On Wednesday night, beloved Boston Red Sox designated hitter David Ortiz surpassed Harold Baines for the most hits in MLB history by a DH. He set the record on a second-inning double, giving him 1,689 hits as a DH. For good measure, he added three more hits, including another double and a home run.
Including stats from his time as a first baseman, Ortiz has 1,953 hits, 420 home runs, 1,391 RBIs and a career .287 batting average.
There has been much argument over recent years about whether or not a DH is deserving of enshrinement in the halls of Cooperstown. Edgar Martinez is by far the best DH who is eligible for Hall of Fame considerations, and despite a career which includes 309 long balls, 1,261 runs driven in and a batting average of .312, he has never received more than 36.5 percent of the vote on a Hall of Fame ballot. That number is less than half the required 75 percent to make it into the Hall.

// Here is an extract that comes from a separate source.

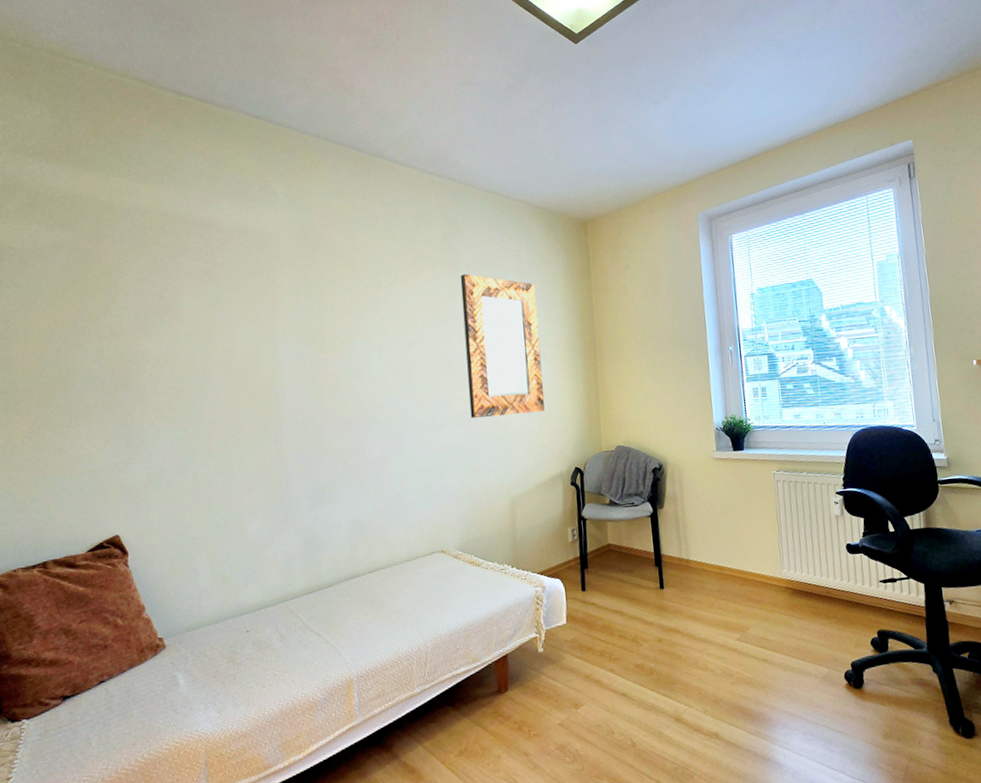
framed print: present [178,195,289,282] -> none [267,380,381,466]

Ortiz has far surpassed Martinez in home runs and RBIs, plus he is a two-time World Series champion. Regardless of position, Ortiz is 48th all time in home runs and 73rd all time in RBIs. Big Papi will likely surpass the 2,000-hit mark this season, and assuming he plays another season or two, will almost certainly pass 1,500 RBIs and 450 home runs. Those numbers would put him in about the top 50 in runs driven in and in the top 35 in home runs in baseball history.
There is no way a top-50 run-producing power bat in MLB history should be kept out of the Hall of Fame. Voters have argued that designated hitters don’t have a real position, and since they don’t field, they spend all their time focusing on hitting.
While there is something to that argument, he is still clearly the greatest designated hitter in the history of this storied game. He has done things no other human has ever done at his position, and like it or not, when Ron Blomberg stepped into the box on April 6, 1973 at Fenway Park for the New York Yankees, the designated hitter became a position. And five years after Ortiz calls it a career, he deserves to be inducted into the National Baseball Hall of Fame because he is simply the greatest of all time at what he did.